È la drammaturgia della vita di tutti i giorni, commedia e tragedia, che avviene proprio sotto la sua finestra, ingrandita con un teleobiettivo.

 

"Non sorprende che questo incontro breve e un po' forzato con la 35mm sia stato un punto di svolta verso uno stile più spontaneo, meno contemplativo"
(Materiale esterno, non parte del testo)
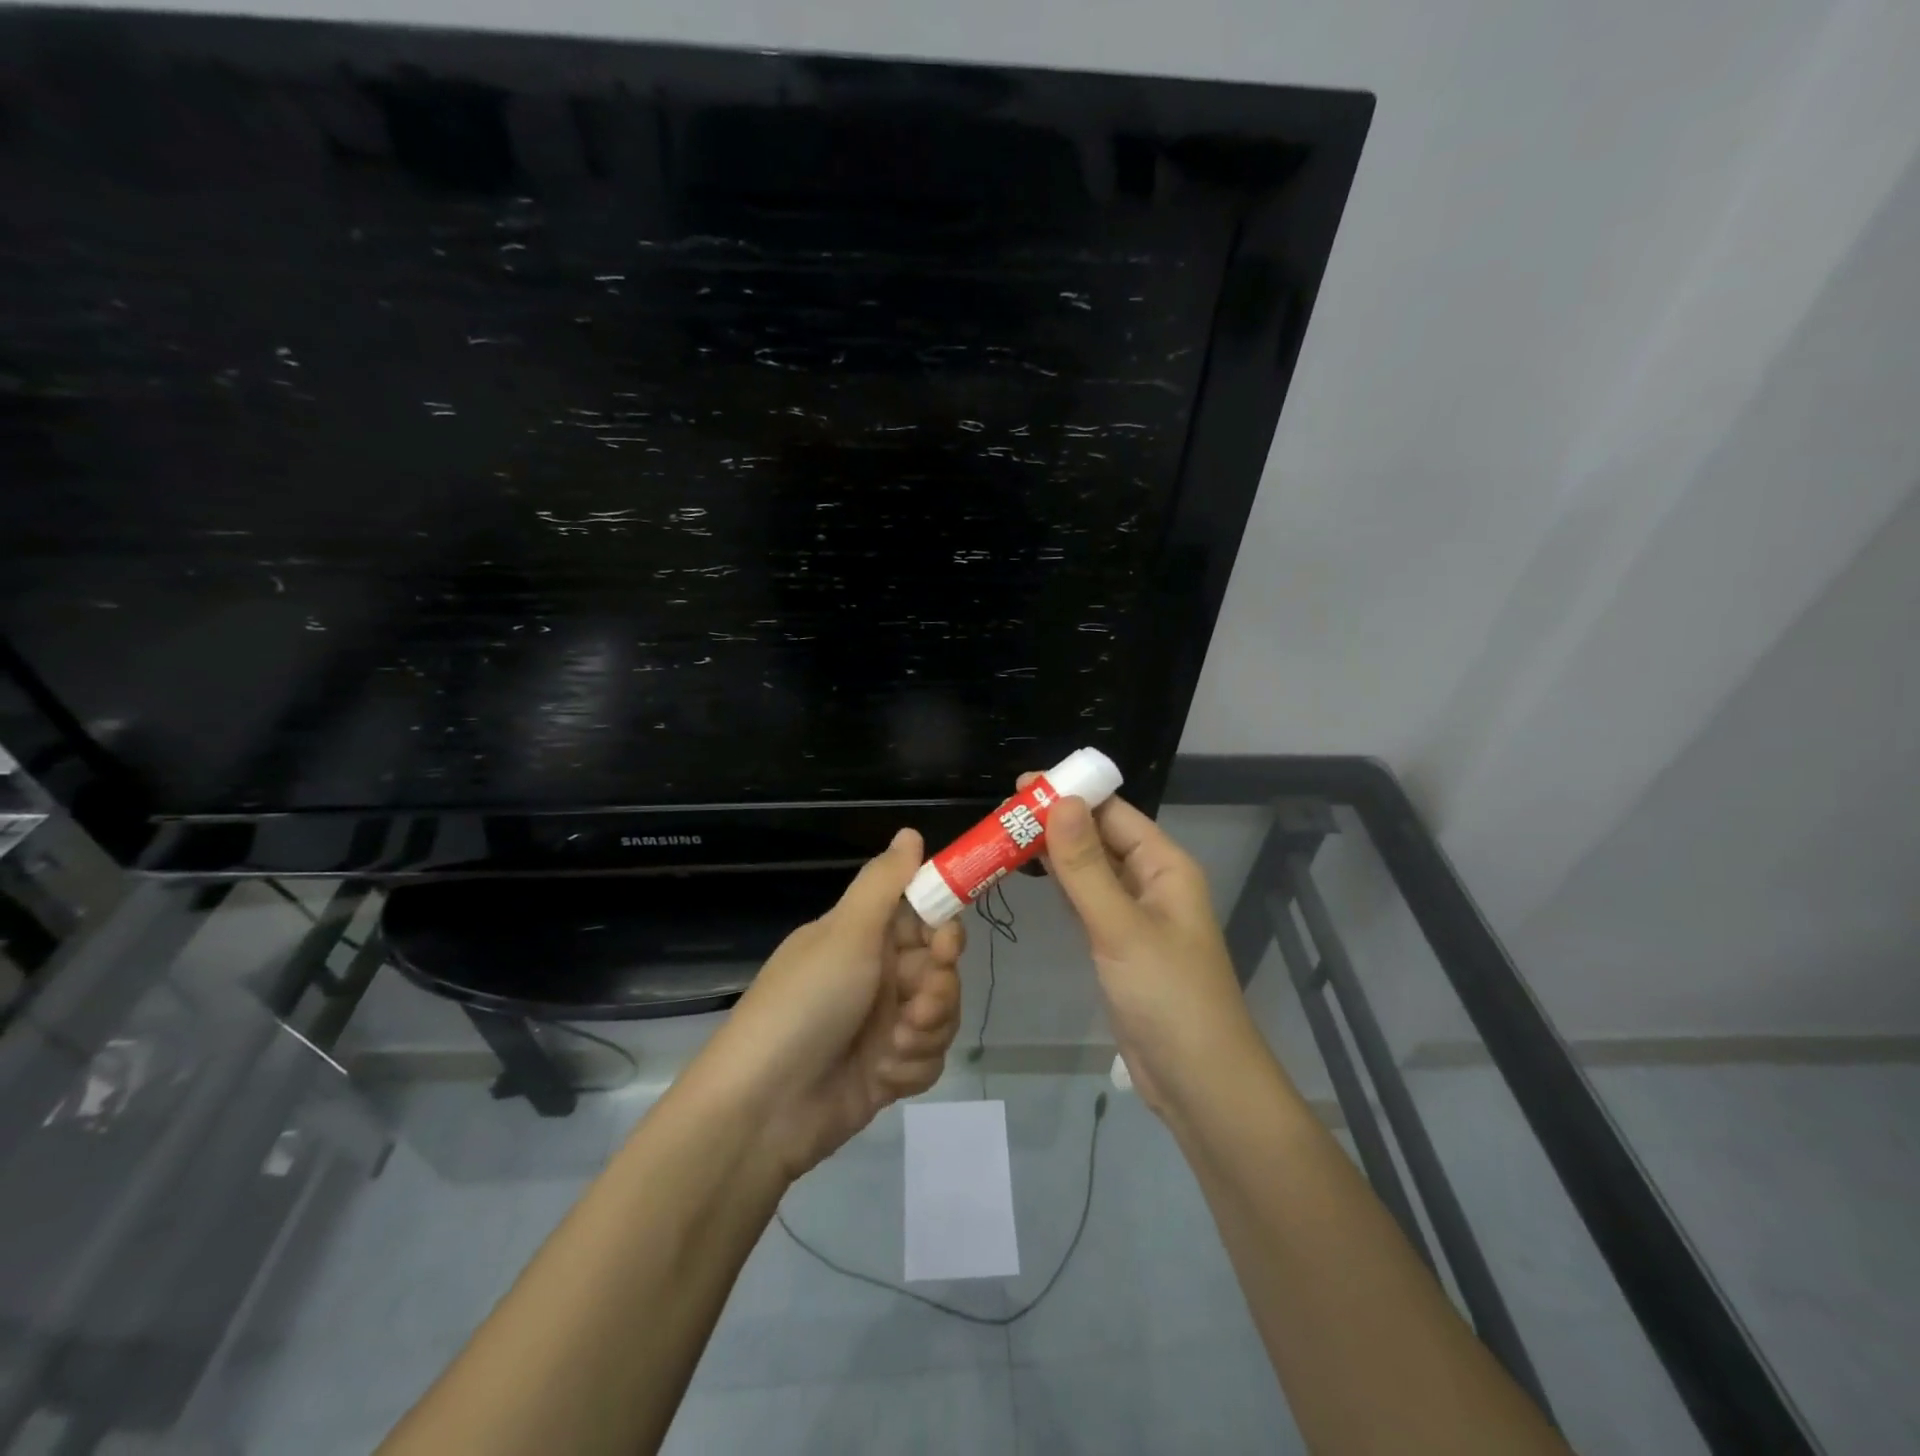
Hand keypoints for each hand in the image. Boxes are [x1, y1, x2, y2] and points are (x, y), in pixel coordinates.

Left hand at [692, 828, 963, 1180]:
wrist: (763, 1109)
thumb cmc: (806, 1004)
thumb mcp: (846, 934)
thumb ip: (885, 882)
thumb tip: (910, 831)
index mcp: (863, 937)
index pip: (922, 918)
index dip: (942, 928)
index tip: (945, 942)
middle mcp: (876, 976)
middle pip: (940, 969)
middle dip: (938, 988)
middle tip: (917, 1004)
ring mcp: (882, 1025)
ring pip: (941, 1014)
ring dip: (926, 1030)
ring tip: (895, 1046)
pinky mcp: (887, 1071)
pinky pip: (928, 1059)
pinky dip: (912, 1067)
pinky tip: (885, 1076)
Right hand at [1024, 779, 1260, 1113]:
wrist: (1198, 1082)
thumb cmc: (1167, 997)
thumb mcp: (1121, 927)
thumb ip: (1087, 866)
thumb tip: (1060, 802)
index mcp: (1164, 866)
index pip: (1113, 813)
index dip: (1070, 795)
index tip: (1020, 787)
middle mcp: (1152, 882)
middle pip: (1099, 837)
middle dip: (1055, 822)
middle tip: (1000, 815)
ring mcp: (1135, 915)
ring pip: (1090, 869)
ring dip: (1053, 852)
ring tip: (1004, 836)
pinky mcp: (1119, 944)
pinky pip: (1087, 901)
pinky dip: (1060, 885)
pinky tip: (1030, 876)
 La serie View From a Window è nata, quindi, dalla prima pellicola 35 mm mai usata da List. Avere 36 esposizioni a sua disposizione anziché le dodici a cui era abituato e questo risultò un grande vantaggio, soprattutto dato che non poteva alzarsi rapidamente o uscire per comprare altre pellicole. Il formato stesso permise di comporre immagini come estrapolate dalle pagine di un libro, da una rivista o un film.

Il peso e le dimensioni modeste dell'attrezzatura furono un ulteriore vantaggio per il fotografo "non così giovane", anche dopo il periodo di reclusione. Non sorprende che questo breve e un po' forzato incontro con il 35mm sia stato un punto di svolta verso uno stile più spontaneo, meno contemplativo, rinnovando l'amore di List per la fotografia di strada negli ultimi anni della sua carriera.

Qualche tempo dopo la caviglia guarì e List potè mostrare a Scheler le foto realizzate. Era abbastanza soddisfatto degli aspetti formali della serie, poiché avevano uno stile e una prospettiva coerenti che li legavano visivamente insieme. 

Max Scheler ricorda che List aveva messo tutte le stampe sparse su un grande tavolo. Notò un'immagine in particolare: "Piccolo Garibaldi" - un ragazzo che correva per strada, con la bandiera italiana in mano. Gli fece ripensare a dove aveva trascorso il suo tempo mentre List scattava quella foto: era stato a documentare le gesta dei patrioti durante la Rivolta di Trieste, come il giovane che si era arrampicato all'interno di un campanile della chiesa, con un tricolore in mano.

Questo parallelismo diede a Scheler l'idea, vagamente rassegnata, del fatto che mentre viaggiava in lungo e in largo per coprire conflitti, tragedie e celebrazioni, eventi molto simili erano accaduti anche su piccola scala di fronte a casa sua. 

L'intero spettro del comportamento e delle emozioni umane può essere visto dal davanzale di una finestra. Ha solo bisogno di uno spettatore paziente e sensibile.